Barriere Datenqualität

Schwache KI-Tools sind darauf angewiesen, dass Projektmitglieder zeitgerecht korrekte Daten eingeben und ggf. Korrekturen an diesen Daten vornehmen. Auch für KI gilt daher das SISO-Prinzip ("shit in, shit out"). Schlechte Datenqualität ist der größte Feind jeder sinnvollen Analyse. Entsprechen Datenmenge und -qualität nicht den Anforderungen, kann selbst der beste Algorithmus keine (neuen) Erkenntnisse liefern. Zum jetzigen Zeitpunkt ist die KI daher auf die User angewiesen. Je höher Datenmenge und -qualität, desto verlässlicher, zutreffender und nachvollziehbarer werden die Vorhersagen einer Projektmanagement-KI.
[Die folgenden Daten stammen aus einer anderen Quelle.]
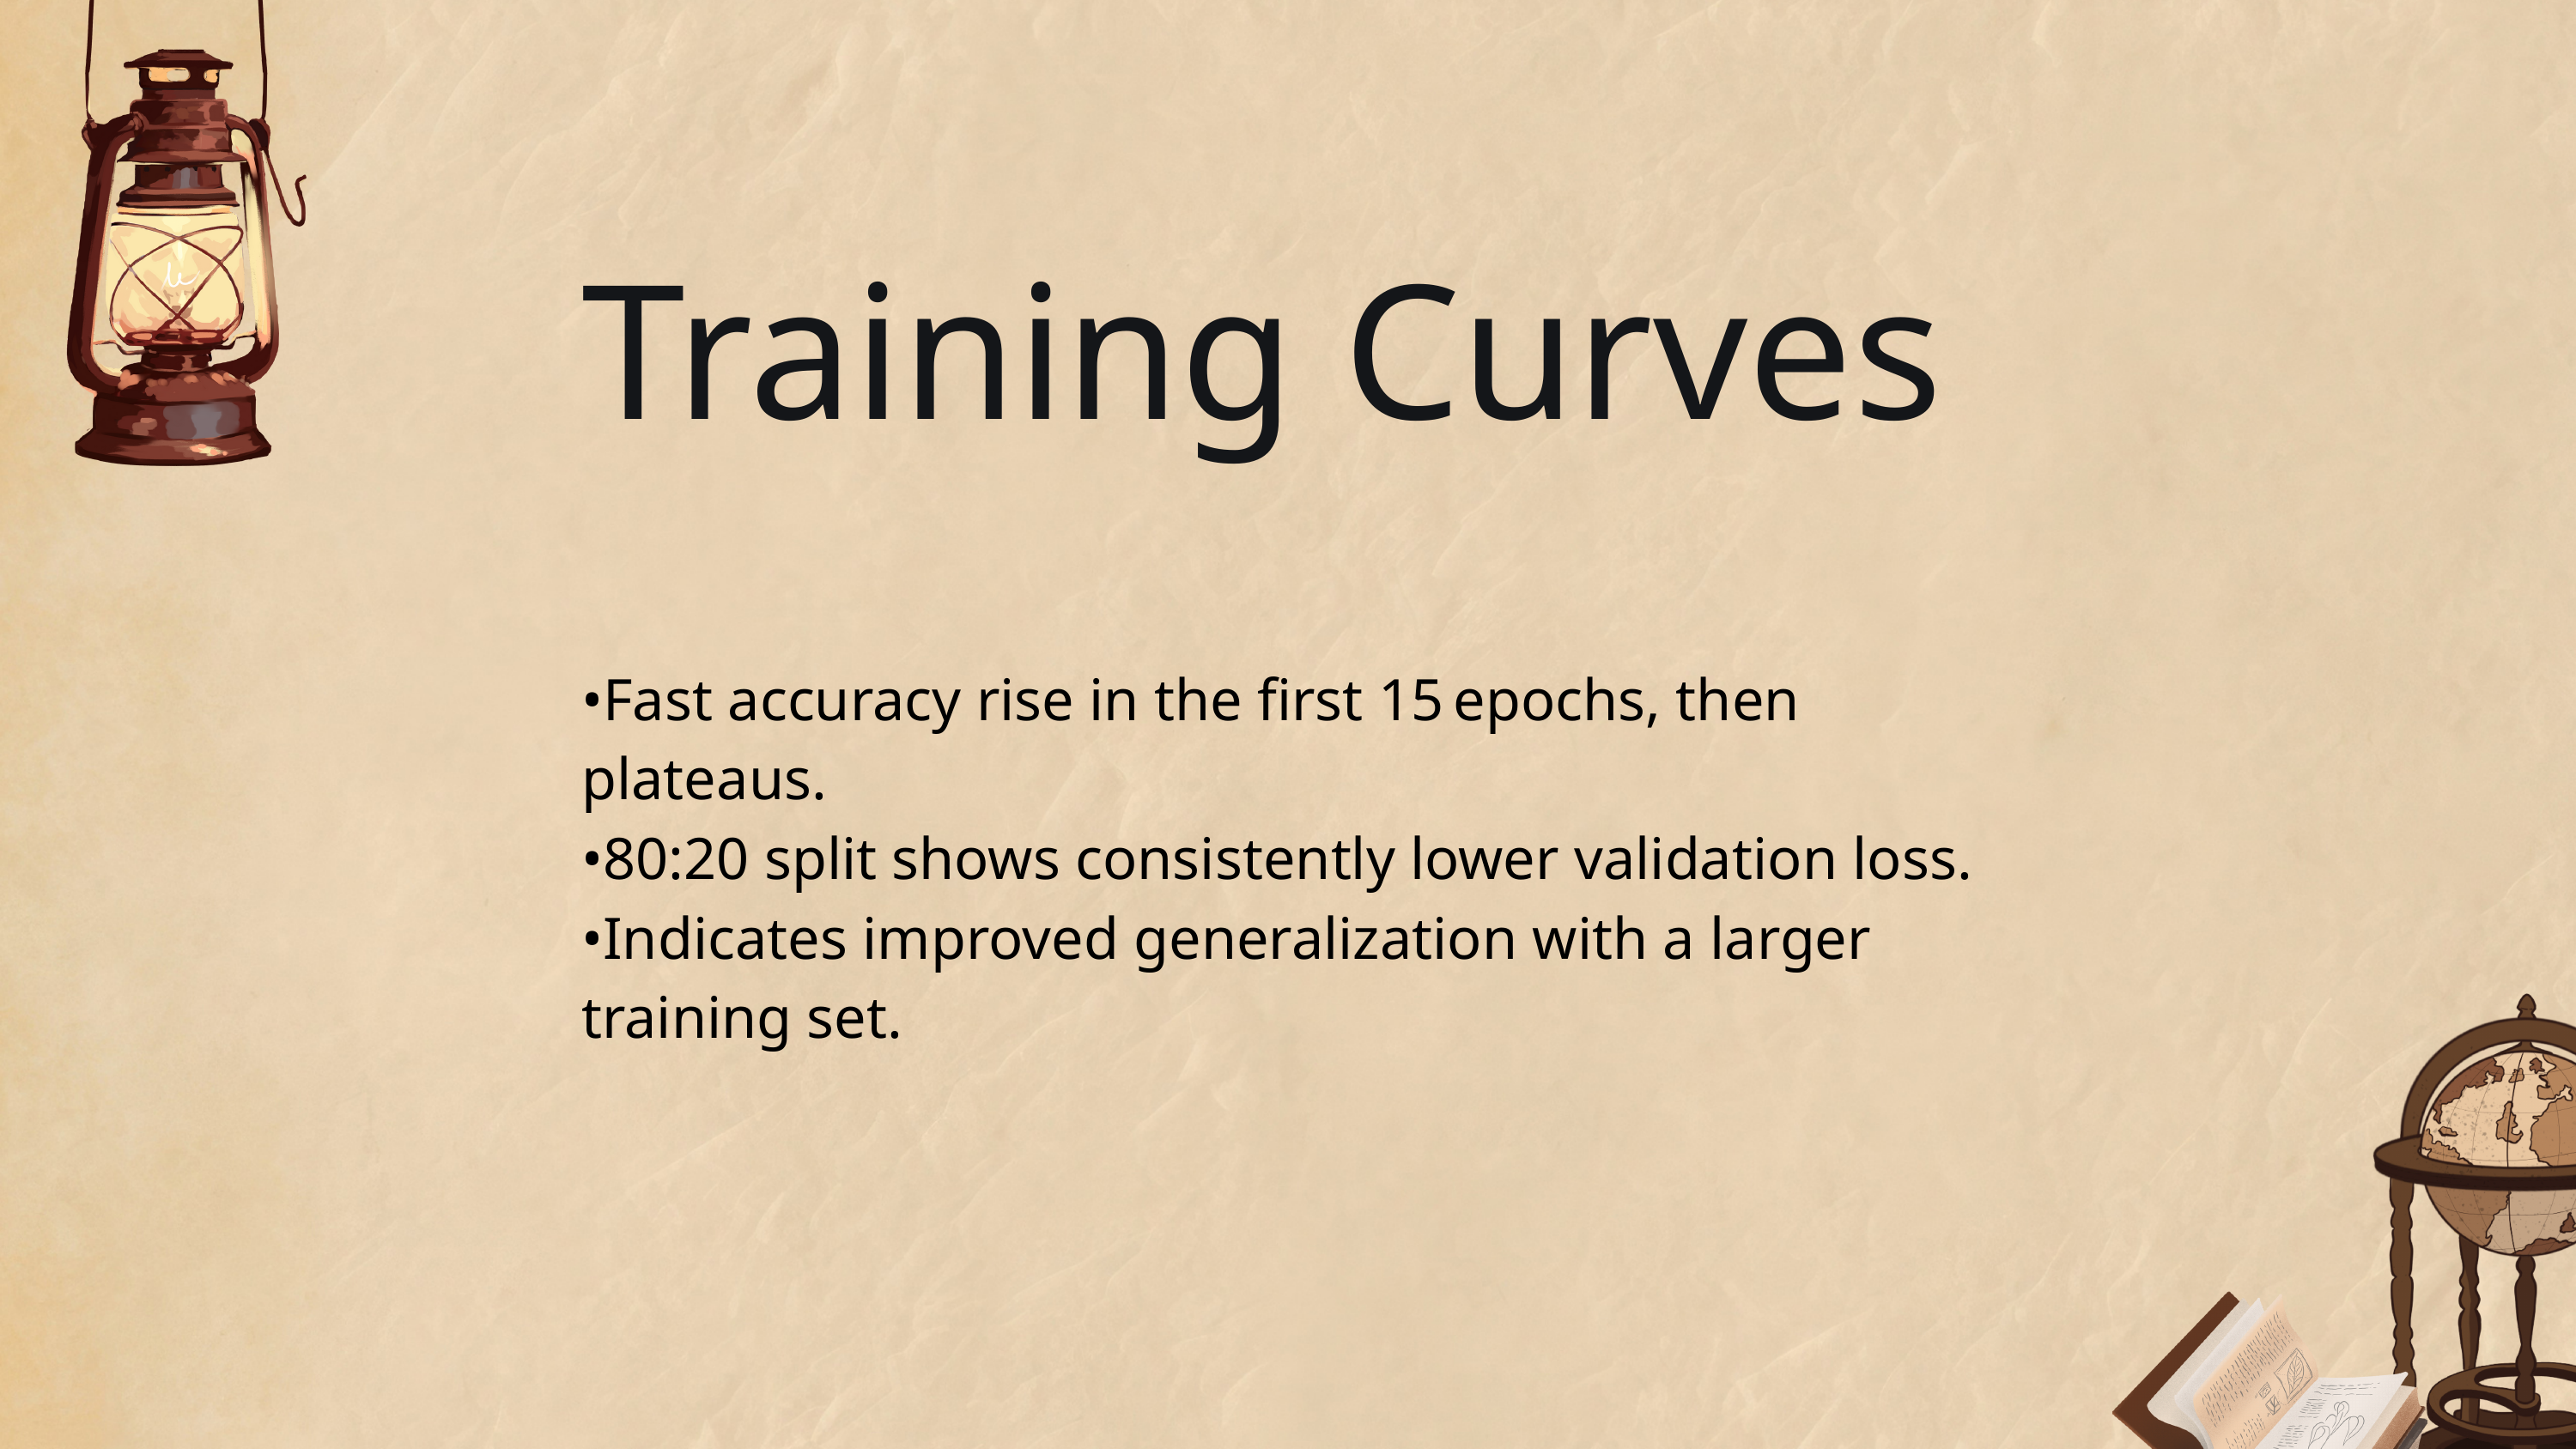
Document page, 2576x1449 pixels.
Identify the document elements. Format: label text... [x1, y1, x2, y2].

Natürlich kann KI auch selbst einen Beitrag zur Lösung dieses Problems beitragen, indem a) fehlende Datensätze selbstständig durch Annahmen auf Basis der vorhandenen Daten gefüllt werden, b) Chatbots die Projektteams dazu auffordern, fehlende Daten nachzutragen oder c) Machine-Learning-Ansätze genutzt werden, um neue Metadaten zu generieren, die bisher unbekannte Konzepte und Faktoren für den Projekterfolg zu Tage bringen.

Fazit

Die Veränderung des Berufsalltags von Projektmanager:innen durch disruptive Technologien wird zur neuen Normalität und der Einsatz von KI vom Nice to have zum essenziellen Werkzeug. Mit dem richtigen Mindset entsteht hier für Projektmanager:innen die große Chance, sich mehr und mehr auf Kompetenzen wie Führung, Kommunikation, Empathie und Kollaboration zu konzentrieren. Entsprechende Aus- und Fortbildungen zur Förderung dieser Kernkompetenzen rücken in den Fokus.